=== Given data ===

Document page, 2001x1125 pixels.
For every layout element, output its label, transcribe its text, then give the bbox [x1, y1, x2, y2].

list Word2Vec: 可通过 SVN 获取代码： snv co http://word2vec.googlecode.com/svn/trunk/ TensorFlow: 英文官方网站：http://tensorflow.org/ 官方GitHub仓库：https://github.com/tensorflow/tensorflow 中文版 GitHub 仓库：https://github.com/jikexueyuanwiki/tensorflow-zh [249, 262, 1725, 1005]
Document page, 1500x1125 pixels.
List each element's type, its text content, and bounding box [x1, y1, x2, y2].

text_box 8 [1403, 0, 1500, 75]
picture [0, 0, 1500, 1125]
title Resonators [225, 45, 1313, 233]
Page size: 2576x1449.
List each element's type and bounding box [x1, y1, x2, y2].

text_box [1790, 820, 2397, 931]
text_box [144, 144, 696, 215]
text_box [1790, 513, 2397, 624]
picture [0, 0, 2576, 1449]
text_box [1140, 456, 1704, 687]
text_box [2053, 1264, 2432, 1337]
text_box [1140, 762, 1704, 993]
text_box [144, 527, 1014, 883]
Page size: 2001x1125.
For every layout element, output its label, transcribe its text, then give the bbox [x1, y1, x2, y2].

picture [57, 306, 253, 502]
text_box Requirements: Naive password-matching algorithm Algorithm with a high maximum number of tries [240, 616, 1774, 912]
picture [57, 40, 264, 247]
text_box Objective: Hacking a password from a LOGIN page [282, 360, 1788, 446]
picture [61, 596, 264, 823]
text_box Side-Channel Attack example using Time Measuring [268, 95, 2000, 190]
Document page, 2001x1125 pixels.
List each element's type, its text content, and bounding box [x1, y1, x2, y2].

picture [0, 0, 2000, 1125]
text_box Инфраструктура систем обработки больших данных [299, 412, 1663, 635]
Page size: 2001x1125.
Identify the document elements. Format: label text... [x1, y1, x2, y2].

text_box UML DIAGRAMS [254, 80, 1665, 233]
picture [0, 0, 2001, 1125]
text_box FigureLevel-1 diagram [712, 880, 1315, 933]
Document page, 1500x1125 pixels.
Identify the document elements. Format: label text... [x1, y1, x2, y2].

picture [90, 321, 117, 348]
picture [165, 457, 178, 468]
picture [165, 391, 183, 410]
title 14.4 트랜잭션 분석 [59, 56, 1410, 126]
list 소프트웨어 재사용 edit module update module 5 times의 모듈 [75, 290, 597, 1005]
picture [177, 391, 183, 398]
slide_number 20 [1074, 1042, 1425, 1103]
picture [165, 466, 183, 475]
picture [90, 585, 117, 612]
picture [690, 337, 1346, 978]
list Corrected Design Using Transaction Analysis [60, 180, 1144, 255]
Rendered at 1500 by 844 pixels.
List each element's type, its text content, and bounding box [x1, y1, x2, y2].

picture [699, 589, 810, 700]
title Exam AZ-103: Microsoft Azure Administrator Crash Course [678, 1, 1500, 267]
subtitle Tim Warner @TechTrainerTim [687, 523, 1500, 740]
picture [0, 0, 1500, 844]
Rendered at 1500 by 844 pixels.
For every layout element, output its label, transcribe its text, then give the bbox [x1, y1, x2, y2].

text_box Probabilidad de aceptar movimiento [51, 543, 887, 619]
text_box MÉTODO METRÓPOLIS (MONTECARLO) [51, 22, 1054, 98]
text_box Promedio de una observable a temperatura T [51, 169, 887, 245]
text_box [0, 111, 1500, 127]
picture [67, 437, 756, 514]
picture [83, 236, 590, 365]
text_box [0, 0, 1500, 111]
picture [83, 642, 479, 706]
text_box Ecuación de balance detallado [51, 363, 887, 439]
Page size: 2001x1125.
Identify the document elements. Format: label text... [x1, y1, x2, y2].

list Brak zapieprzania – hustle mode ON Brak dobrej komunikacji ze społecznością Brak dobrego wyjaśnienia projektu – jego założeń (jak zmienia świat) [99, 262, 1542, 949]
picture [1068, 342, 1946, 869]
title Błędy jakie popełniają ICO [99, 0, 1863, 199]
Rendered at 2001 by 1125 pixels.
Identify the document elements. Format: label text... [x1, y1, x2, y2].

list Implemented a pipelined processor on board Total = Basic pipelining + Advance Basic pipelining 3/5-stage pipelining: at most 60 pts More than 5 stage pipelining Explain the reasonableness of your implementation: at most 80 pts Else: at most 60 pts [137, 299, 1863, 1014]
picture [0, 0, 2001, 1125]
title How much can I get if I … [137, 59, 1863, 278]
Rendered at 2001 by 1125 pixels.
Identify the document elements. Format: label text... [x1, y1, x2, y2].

===

Task item: Could you restate every record word for word?

Worked solution:
Document page, 2001x1125 pixels.
For every layout element, output its label, transcribe its text, then give the bbox [x1, y1, x2, y2].

list Word2Vec: 可通过 SVN 获取代码： snv co http://word2vec.googlecode.com/svn/trunk/ TensorFlow: 英文官方网站：http://tensorflow.org/ 官方GitHub仓库：https://github.com/tensorflow/tensorflow 中文版 GitHub 仓库：https://github.com/jikexueyuanwiki/tensorflow-zh [249, 262, 1725, 1005]
Document page, 1500x1125 pixels.
List each element's type, its text content, and bounding box [x1, y1, x2, y2].

text_box 8 [1403, 0, 1500, 75]
picture [0, 0, 1500, 1125]
title Resonators [225, 45, 1313, 233]
Page size: 2576x1449.
List each element's type and bounding box [x1, y1, x2, y2].

text_box [1790, 820, 2397, 931]
text_box [144, 144, 696, 215]
text_box [1790, 513, 2397, 624]
picture [0, 0, 2576, 1449]
text_box [1140, 456, 1704, 687]
text_box [2053, 1264, 2432, 1337]
text_box [1140, 762, 1704, 993]
text_box [144, 527, 1014, 883]
Page size: 2001x1125.
For every layout element, output its label, transcribe its text, then give the bbox [x1, y1, x2, y2].

picture [57, 306, 253, 502]
text_box Requirements: Naive password-matching algorithm Algorithm with a high maximum number of tries [240, 616, 1774, 912]
picture [57, 40, 264, 247]
text_box Objective: Hacking a password from a LOGIN page [282, 360, 1788, 446]
picture [61, 596, 264, 823]
text_box Side-Channel Attack example using Time Measuring [268, 95, 2000, 190]
Document page, 2001x1125 pixels.
List each element's type, its text content, and bounding box [x1, y1, x2, y2].

picture [0, 0, 2000, 1125]
text_box Инфраструктура систем обработки больших данных [299, 412, 1663, 635]
Page size: 2001x1125.
Identify the document elements. Format: label text... [x1, y1, x2, y2].

text_box UML DIAGRAMS [254, 80, 1665, 233]
picture [0, 0, 2001, 1125]
text_box FigureLevel-1 diagram [712, 880, 1315, 933]
Document page, 1500x1125 pixels.
Identify the document elements. Format: label text... [x1, y1, x2, y2].

picture [90, 321, 117, 348]
picture [165, 457, 178, 468]
picture [165, 391, 183, 410]
title 14.4 트랜잭션 분석 [59, 56, 1410, 126]
list 소프트웨어 재사용 edit module update module 5 times의 모듈 [75, 290, 597, 1005]
picture [177, 391, 183, 398]
slide_number 20 [1074, 1042, 1425, 1103]
picture [165, 466, 183, 475]
picture [90, 585, 117, 612]
picture [690, 337, 1346, 978]
list Corrected Design Using Transaction Analysis [60, 180, 1144, 255]
Rendered at 1500 by 844 pixels.
List each element's type, its text content, and bounding box [x1, y1, x2, y2].

picture [699, 589, 810, 700]
title Exam AZ-103: Microsoft Azure Administrator Crash Course [678, 1, 1500, 267]
subtitle Tim Warner @TechTrainerTim [687, 523, 1500, 740]
picture [0, 0, 1500, 844]
Rendered at 1500 by 844 pixels.
For every layout element, output its label, transcribe its text, then give the bbox [x1, y1, x2, y2].

text_box Probabilidad de aceptar movimiento [51, 543, 887, 619]
text_box MÉTODO METRÓPOLIS (MONTECARLO) [51, 22, 1054, 98]
text_box Promedio de una observable a temperatura T [51, 169, 887, 245]
text_box [0, 111, 1500, 127]
picture [67, 437, 756, 514]
picture [83, 236, 590, 365]
text_box [0, 0, 1500, 111]
picture [83, 642, 479, 706]
text_box Ecuación de balance detallado [51, 363, 887, 439]
Page size: 2001x1125.
Identify the document elements. Format: label text... [x1, y1, x2, y2].

list Brak zapieprzania – hustle mode ON Brak dobrej komunikacji ze społecznością Brak dobrego wyjaśnienia projektu – jego założeń (jak zmienia świat) [99, 262, 1542, 949]
picture [1068, 342, 1946, 869]
title Błędy jakie popełniają ICO [99, 0, 1863, 199]
Rendered at 2001 by 1125 pixels.
Identify the document elements. Format: label text... [x1, y1, x2, y2].

list Implemented a pipelined processor on board Total = Basic pipelining + Advance Basic pipelining 3/5-stage pipelining: at most 60 pts More than 5 stage pipelining Explain the reasonableness of your implementation: at most 80 pts Else: at most 60 pts [137, 299, 1863, 1014]
picture [0, 0, 2001, 1125]
title How much can I get if I … [137, 59, 1863, 278]
Rendered at 2001 by 1125 pixels.
Identify the document elements. Format: label text... [x1, y1, x2, y2].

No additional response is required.